Le niveau d’expérience des juges ainsi que leur indépendance suscitent également des inquiétudes, l’un d’entre eux, par exemple, ayant été membre d’un parti d’opposition.
Immunité pour les crimes de vengeance
Le gouvernement actuel n’a pas cherché à traduire en justice les personnes impliquées dans des crimes en représailles, que ce soit ceux commis pendant les manifestations ou immédiatement après la fuite de Hasina, entre le 5 et le 8 août, alors qu’aucun gouvernement n’était en place. Le 14 octobre 2024, le nouveau gouvernement intérimaire a adopté une ordonnance stipulant que « les étudiants et les citoyens qui ont déployé tous leurs efforts pour faire aboutir ce soulèvement ne feront pas l’objet de poursuites, d’arrestations ou de harcèlement pour les actes qu’ils ont commis entre le 15 juillet et le 8 août ».
Le rapport du HCDH indique que le gouvernement a cherché à justifier l’octroi de l’immunité aux auteurs de ces graves représailles en affirmant que les violences en question avaient été commises « principalement dans le cadre d’une légitime défense désespérée ou en réponse à une provocation extrême » et qu’il fallait « faire preuve de discrétion dans les poursuites afin de stabiliser la situation, de guérir la nation dans cette période post-conflit et de promouvoir la réconciliation nationale ».

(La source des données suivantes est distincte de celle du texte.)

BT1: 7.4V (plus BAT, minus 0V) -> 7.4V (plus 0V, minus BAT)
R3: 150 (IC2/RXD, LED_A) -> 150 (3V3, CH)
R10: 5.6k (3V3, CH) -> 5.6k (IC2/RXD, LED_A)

Nombreux sont ceux qui critiquent cette immunité. Nirmal Rozario, du Conseil de l’unité hindou, bouddhiste et chrétien du Bangladesh, a déclaré à l'agence de presse AFP : « Si le gouvernement veut assurer une bonne gouvernance, il devrait enquêter sur chaque cas et juger les auteurs. »
Hasina, présumée « responsable » des disparitions forcées
En août 2024, le nouveau gouvernement intérimaire a mis en place une commission d’enquête sur les disparitions forcées composée de cinq membres et présidée par un juge de la Haute Cour à la retraite. Dans son rapport préliminaire, dont une partie a été publiée en décembre 2024, cette Commission a déclaré avoir reçu 1.676 plaintes de disparitions et avoir entrepris un examen préliminaire de 758 d’entre elles. « Les victimes ont été détenues pendant des périodes variables, allant de 48-60 heures à plusieurs semaines ou mois, et dans certains cas, jusqu’à huit ans », indique le rapport. « Contrairement à la perception selon laquelle les victimes étaient exclusivement détenues dans des cellules secrètes, les entretiens avec les rescapés ont révélé que nombre d’entre elles étaient détenues dans des cellules où se trouvaient également des détenus légaux. »

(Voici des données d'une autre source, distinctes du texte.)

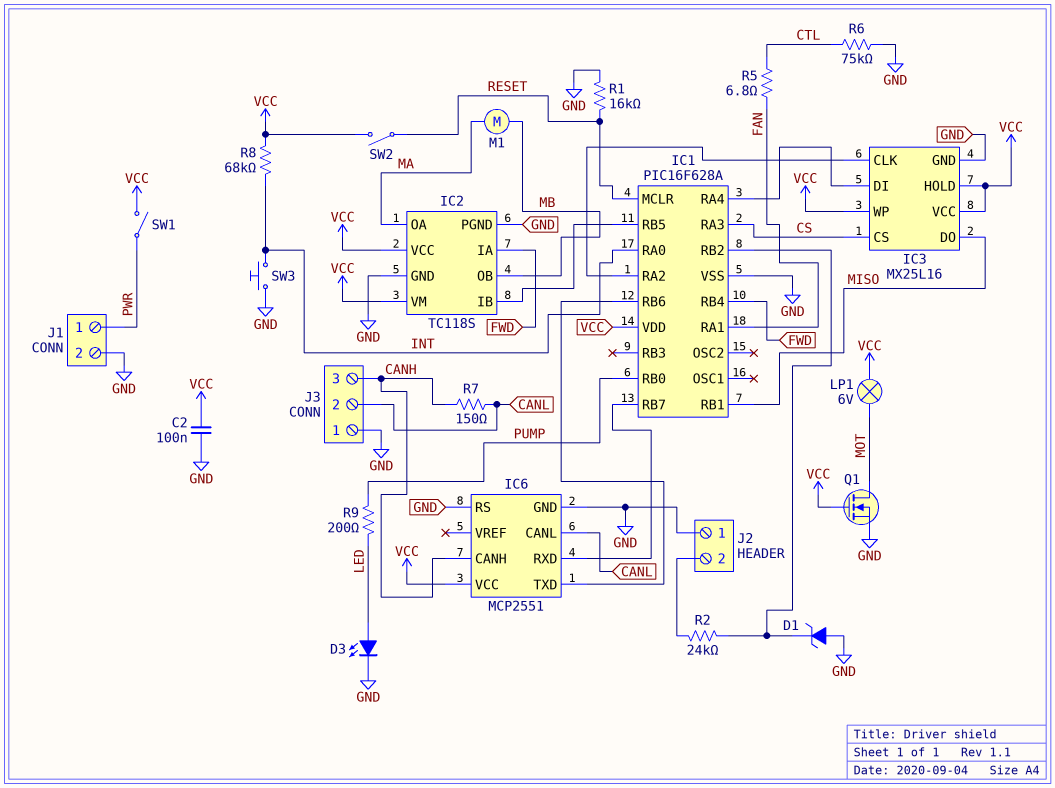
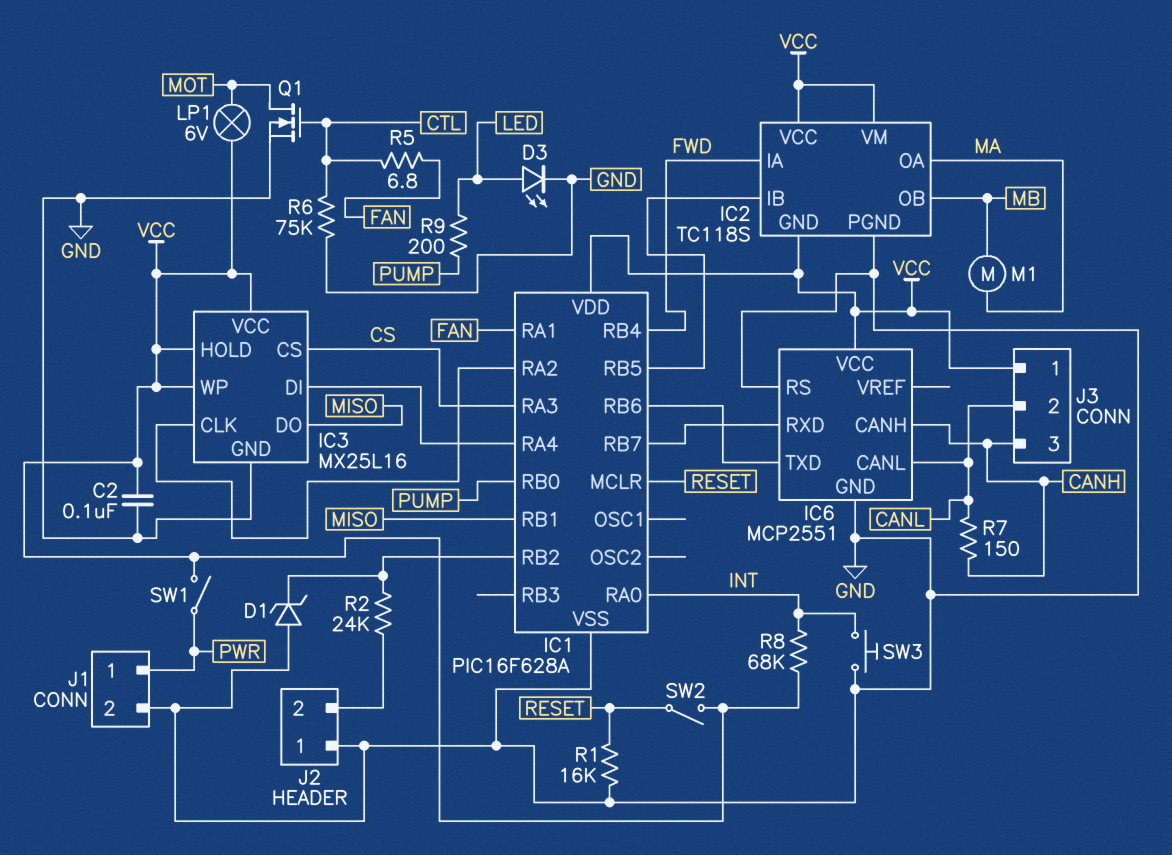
IC2 pin GND: GND -> VCC
J3 pin 1: GND -> VCC
Q1: NMOS (G VCC, D MOT, S GND) -> NMOS (G CTL, D MOT, S GND)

En outre, le rapport indique que la « culture de la disparition forcée a été conçue pendant 15 ans pour rester indétectable » et que Hasina est « de prime abord responsable des actes de disparition forcée ».
À la suite de la publication du rapport, le procureur général a engagé des poursuites contre 12 personnes, dont l’ancienne Première ministre, son conseiller de défense de l’époque, le général Tarique Ahmed Siddique, et l’ancien inspecteur général de la police, Benazir Ahmed, pour crimes contre l’humanité en raison de leur implication dans la disparition de centaines de personnes. « Au cours des 15 dernières années, une culture de la peur a été instaurée au Bangladesh par le biais de disparitions forcées et d’agressions armées. Des milliers de personnes ont été enlevées par diverses forces, en civil ou en uniforme. La plupart d’entre elles ne sont jamais revenues », a alors déclaré le procureur en chef de l’ICT-BD, Tajul Islam, devant la presse.
En réponse, l’ICT-BD a émis des mandats d’arrêt contre les 12 responsables accusés de crimes contre l’humanité dans le cadre de disparitions forcées.